→ **Instructions to follow**
Rewrite all of the items below, replacing every instance of "colour" with "color" and leaving everything else unchanged.

→ **Data for this task**
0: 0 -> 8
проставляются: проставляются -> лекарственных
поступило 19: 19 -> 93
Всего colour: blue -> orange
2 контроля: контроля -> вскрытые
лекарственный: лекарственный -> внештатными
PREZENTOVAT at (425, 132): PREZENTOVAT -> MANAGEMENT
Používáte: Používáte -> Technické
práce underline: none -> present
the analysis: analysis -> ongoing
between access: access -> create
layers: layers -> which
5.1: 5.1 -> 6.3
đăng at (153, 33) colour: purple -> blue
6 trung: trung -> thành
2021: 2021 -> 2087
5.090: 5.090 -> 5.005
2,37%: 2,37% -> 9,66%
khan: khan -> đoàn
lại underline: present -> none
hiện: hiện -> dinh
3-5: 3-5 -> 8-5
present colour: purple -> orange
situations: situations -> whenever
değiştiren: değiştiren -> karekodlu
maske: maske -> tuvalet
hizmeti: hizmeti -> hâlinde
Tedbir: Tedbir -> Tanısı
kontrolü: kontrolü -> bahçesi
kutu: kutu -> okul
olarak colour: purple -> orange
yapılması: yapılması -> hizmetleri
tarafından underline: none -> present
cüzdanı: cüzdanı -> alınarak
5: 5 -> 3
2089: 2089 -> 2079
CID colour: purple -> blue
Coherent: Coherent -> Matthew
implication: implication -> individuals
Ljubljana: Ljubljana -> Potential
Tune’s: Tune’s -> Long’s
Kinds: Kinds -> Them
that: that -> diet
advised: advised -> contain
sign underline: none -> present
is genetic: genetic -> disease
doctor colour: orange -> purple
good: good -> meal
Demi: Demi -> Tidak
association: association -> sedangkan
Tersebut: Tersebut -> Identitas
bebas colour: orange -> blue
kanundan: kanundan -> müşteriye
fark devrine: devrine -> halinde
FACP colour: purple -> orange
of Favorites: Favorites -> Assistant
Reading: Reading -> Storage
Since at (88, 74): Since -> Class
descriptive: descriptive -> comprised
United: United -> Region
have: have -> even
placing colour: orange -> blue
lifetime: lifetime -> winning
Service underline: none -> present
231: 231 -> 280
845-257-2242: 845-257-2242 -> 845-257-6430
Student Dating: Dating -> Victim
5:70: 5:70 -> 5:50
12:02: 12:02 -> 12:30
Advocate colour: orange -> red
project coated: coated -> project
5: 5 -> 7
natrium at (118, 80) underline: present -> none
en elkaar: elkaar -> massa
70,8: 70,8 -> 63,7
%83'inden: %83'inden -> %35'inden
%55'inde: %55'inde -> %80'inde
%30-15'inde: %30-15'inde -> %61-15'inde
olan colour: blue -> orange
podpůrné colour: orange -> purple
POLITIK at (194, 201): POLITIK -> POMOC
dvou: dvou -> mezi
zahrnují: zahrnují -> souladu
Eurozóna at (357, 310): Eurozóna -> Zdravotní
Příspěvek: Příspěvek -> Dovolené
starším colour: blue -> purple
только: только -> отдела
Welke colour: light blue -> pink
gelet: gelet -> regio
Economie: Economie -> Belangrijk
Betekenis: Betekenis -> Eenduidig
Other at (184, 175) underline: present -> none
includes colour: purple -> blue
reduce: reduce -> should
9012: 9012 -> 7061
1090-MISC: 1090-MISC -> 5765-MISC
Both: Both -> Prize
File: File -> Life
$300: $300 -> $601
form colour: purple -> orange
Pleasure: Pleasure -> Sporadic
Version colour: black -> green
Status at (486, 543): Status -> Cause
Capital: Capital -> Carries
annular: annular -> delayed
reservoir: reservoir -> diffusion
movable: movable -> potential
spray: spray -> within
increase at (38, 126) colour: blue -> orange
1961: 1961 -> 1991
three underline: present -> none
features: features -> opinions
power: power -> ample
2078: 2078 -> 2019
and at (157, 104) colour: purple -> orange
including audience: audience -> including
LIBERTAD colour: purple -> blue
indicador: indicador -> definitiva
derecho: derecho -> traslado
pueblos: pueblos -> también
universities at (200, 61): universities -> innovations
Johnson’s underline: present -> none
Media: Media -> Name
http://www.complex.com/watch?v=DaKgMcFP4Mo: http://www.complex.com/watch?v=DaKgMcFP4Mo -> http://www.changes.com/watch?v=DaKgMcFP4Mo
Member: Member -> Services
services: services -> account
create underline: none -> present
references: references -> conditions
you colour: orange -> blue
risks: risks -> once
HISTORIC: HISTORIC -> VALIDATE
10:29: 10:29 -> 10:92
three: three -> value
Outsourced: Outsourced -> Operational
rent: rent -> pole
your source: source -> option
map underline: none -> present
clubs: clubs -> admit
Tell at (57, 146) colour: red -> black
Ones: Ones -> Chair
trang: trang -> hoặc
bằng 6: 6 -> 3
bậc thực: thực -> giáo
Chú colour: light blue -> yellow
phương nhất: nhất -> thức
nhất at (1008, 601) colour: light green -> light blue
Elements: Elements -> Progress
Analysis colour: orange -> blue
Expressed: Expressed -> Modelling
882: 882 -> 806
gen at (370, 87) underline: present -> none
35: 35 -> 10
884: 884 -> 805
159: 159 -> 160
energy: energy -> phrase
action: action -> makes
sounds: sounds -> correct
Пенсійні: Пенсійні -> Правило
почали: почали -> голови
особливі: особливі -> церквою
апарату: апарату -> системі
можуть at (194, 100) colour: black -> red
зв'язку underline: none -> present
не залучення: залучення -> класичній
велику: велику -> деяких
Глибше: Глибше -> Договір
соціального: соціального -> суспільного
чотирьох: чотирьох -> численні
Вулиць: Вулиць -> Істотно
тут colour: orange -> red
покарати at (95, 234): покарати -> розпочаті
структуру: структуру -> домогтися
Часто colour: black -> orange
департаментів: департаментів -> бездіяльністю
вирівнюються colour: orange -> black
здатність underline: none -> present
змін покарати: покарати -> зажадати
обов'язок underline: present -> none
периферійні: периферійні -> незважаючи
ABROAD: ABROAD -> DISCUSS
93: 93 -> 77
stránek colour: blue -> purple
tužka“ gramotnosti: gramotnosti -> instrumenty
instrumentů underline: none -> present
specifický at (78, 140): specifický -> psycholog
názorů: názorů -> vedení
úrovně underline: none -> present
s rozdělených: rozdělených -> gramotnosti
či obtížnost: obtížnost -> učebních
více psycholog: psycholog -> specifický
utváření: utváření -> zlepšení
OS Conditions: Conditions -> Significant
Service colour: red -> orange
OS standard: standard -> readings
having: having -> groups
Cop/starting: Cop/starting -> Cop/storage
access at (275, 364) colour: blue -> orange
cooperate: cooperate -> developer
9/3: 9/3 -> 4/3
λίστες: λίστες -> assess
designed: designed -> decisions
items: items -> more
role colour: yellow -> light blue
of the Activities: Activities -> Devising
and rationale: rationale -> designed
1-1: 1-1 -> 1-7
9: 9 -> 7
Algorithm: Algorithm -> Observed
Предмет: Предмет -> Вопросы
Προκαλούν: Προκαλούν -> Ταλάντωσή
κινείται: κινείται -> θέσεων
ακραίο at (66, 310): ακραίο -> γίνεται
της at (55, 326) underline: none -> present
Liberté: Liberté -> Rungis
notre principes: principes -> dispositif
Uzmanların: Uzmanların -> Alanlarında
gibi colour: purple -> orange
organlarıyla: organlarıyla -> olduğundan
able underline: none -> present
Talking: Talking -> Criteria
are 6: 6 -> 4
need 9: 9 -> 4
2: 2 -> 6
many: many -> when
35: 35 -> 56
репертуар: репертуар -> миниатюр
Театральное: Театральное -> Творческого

→ **Output for this exercise**
0: 0 -> 8
проставляются: проставляются -> лекарственных
поступило 19: 19 -> 93
Всего color: blue -> orange
2 контроля: контроля -> вскрытые
лекарственный: лекарственный -> внештатными
PREZENTOVAT at (425, 132): PREZENTOVAT -> MANAGEMENT
Používáte: Používáte -> Technické
práce underline: none -> present
the analysis: analysis -> ongoing
between access: access -> create
layers: layers -> which
5.1: 5.1 -> 6.3
đăng at (153, 33) color: purple -> blue
6 trung: trung -> thành
2021: 2021 -> 2087
5.090: 5.090 -> 5.005
2,37%: 2,37% -> 9,66%
khan: khan -> đoàn
lại underline: present -> none
hiện: hiện -> dinh
3-5: 3-5 -> 8-5
present color: purple -> orange
situations: situations -> whenever
değiştiren: değiştiren -> karekodlu
maske: maske -> tuvalet
hizmeti: hizmeti -> hâlinde
Tedbir: Tedbir -> Tanısı
kontrolü: kontrolü -> bahçesi
kutu: kutu -> okul
olarak color: purple -> orange
yapılması: yapılması -> hizmetleri
tarafından underline: none -> present
cüzdanı: cüzdanı -> alınarak
5: 5 -> 3
2089: 2089 -> 2079
CID color: purple -> blue
Coherent: Coherent -> Matthew
implication: implication -> individuals
Ljubljana: Ljubljana -> Potential
Tune’s: Tune’s -> Long’s
Kinds: Kinds -> Them
that: that -> diet
advised: advised -> contain
sign underline: none -> present
is genetic: genetic -> disease
doctor color: orange -> purple
good: good -> meal
Demi: Demi -> Tidak
association: association -> sedangkan
Tersebut: Tersebut -> Identitas
bebas color: orange -> blue
kanundan: kanundan -> müşteriye
fark devrine: devrine -> halinde
FACP color: purple -> orange
of Favorites: Favorites -> Assistant
Reading: Reading -> Storage
Since at (88, 74): Since -> Class
descriptive: descriptive -> comprised
United: United -> Region
have: have -> even
placing color: orange -> blue
lifetime: lifetime -> winning
Service underline: none -> present
231: 231 -> 280
845-257-2242: 845-257-2242 -> 845-257-6430
Student Dating: Dating -> Victim
5:70: 5:70 -> 5:50
12:02: 12:02 -> 12:30
Advocate color: orange -> red
project coated: coated -> project
5: 5 -> 7
natrium at (118, 80) underline: present -> none
en elkaar: elkaar -> massa
70,8: 70,8 -> 63,7
%83'inden: %83'inden -> %35'inden
%55'inde: %55'inde -> %80'inde
%30-15'inde: %30-15'inde -> %61-15'inde
olan color: blue -> orange
podpůrné color: orange -> purple
POLITIK at (194, 201): POLITIK -> POMOC
dvou: dvou -> mezi
zahrnují: zahrnují -> souladu
Eurozóna at (357, 310): Eurozóna -> Zdravotní
Příspěvek: Příspěvek -> Dovolené
starším color: blue -> purple
только: только -> отдела
Welke color: light blue -> pink
gelet: gelet -> regio
Economie: Economie -> Belangrijk
Betekenis: Betekenis -> Eenduidig
Other at (184, 175) underline: present -> none
includes color: purple -> blue
reduce: reduce -> should
9012: 9012 -> 7061
1090-MISC: 1090-MISC -> 5765-MISC
Both: Both -> Prize
File: File -> Life
$300: $300 -> $601
form color: purple -> orange
Pleasure: Pleasure -> Sporadic
Version color: black -> green
Status at (486, 543): Status -> Cause
Capital: Capital -> Carries
annular: annular -> delayed
reservoir: reservoir -> diffusion
movable: movable -> potential
spray: spray -> within
increase at (38, 126) color: blue -> orange
1961: 1961 -> 1991
three underline: present -> none
features: features -> opinions
power: power -> ample
2078: 2078 -> 2019
and at (157, 104) color: purple -> orange
including audience: audience -> including
LIBERTAD color: purple -> blue
indicador: indicador -> definitiva
derecho: derecho -> traslado
pueblos: pueblos -> también
universities at (200, 61): universities -> innovations
Johnson’s underline: present -> none
Media: Media -> Name
http://www.complex.com/watch?v=DaKgMcFP4Mo: http://www.complex.com/watch?v=DaKgMcFP4Mo -> http://www.changes.com/watch?v=DaKgMcFP4Mo
Member: Member -> Services
services: services -> account
create underline: none -> present
references: references -> conditions
you color: orange -> blue
risks: risks -> once
HISTORIC: HISTORIC -> VALIDATE
10:29: 10:29 -> 10:92
three: three -> value
Outsourced: Outsourced -> Operational
rent: rent -> pole
your source: source -> option
map underline: none -> present
clubs: clubs -> admit
Tell at (57, 146) color: red -> black
Ones: Ones -> Chair
trang: trang -> hoặc
bằng 6: 6 -> 3
bậc thực: thực -> giáo
Chú color: light blue -> yellow
phương nhất: nhất -> thức
nhất at (1008, 601) color: light green -> light blue
Elements: Elements -> Progress
Analysis color: orange -> blue
Expressed: Expressed -> Modelling
882: 882 -> 806
gen at (370, 87) underline: present -> none
35: 35 -> 10
884: 884 -> 805
159: 159 -> 160
energy: energy -> phrase
action: action -> makes
sounds: sounds -> correct
Пенсійні: Пенсійні -> Правило
почали: почали -> голови
особливі: особливі -> церквою
апарату: апарату -> системі
можуть at (194, 100) color: black -> red
зв'язку underline: none -> present
не залучення: залучення -> класичній
велику: велику -> деяких
Глибше: Глибше -> Договір
соціального: соціального -> суспільного
чотирьох: чотирьох -> численні
Вулиць: Вулиць -> Істотно
тут color: orange -> red
покарати at (95, 234): покарати -> розпочаті
структуру: структуру -> домогтися
Часто color: black -> orange
департаментів: департаментів -> бездіяльністю
вирівнюються color: orange -> black
здатність underline: none -> present
змін покарати: покарати -> зажадати
обов'язок underline: present -> none
периферійні: периферійні -> незважаючи
ABROAD: ABROAD -> DISCUSS
93: 93 -> 77
stránek color: blue -> purple
tužka“ gramotnosti: gramotnosti -> instrumenty
instrumentů underline: none -> present
specifický at (78, 140): specifický -> psycholog
názorů: názorů -> vedení
úrovně underline: none -> present
s rozdělených: rozdělených -> gramotnosti
či obtížnost: obtížnost -> učebních
více psycholog: psycholog -> specifický
utváření: utváření -> zlepšení
OS Conditions: Conditions -> Significant
Service color: red -> orange
OS standard: standard -> readings
having: having -> groups
Cop/starting: Cop/starting -> Cop/storage
access at (275, 364) color: blue -> orange
cooperate: cooperate -> developer
9/3: 9/3 -> 4/3
λίστες: λίστες -> assess
designed: designed -> decisions
items: items -> more
role color: yellow -> light blue
of the Activities: Activities -> Devising
and rationale: rationale -> designed
1-1: 1-1 -> 1-7
9: 9 -> 7
Algorithm: Algorithm -> Observed
Предмет: Предмет -> Вопросы
Προκαλούν: Προκαλούν -> Ταλάντωσή
κινείται: κινείται -> θέσεων
ακραίο at (66, 310): ακραίο -> γίνεται
της at (55, 326) underline: none -> present
Liberté: Liberté -> Rungis
notre principes: principes -> dispositif
Uzmanların: Uzmanların -> Alanlarında
gibi color: purple -> orange
organlarıyla: organlarıyla -> olduğundan
able underline: none -> present
Talking: Talking -> Criteria
are 6: 6 -> 4
need 9: 9 -> 4
2: 2 -> 6
many: many -> when
35: 35 -> 56
репертуар: репертуар -> миниатюр
Театральное: Театральное -> Творческого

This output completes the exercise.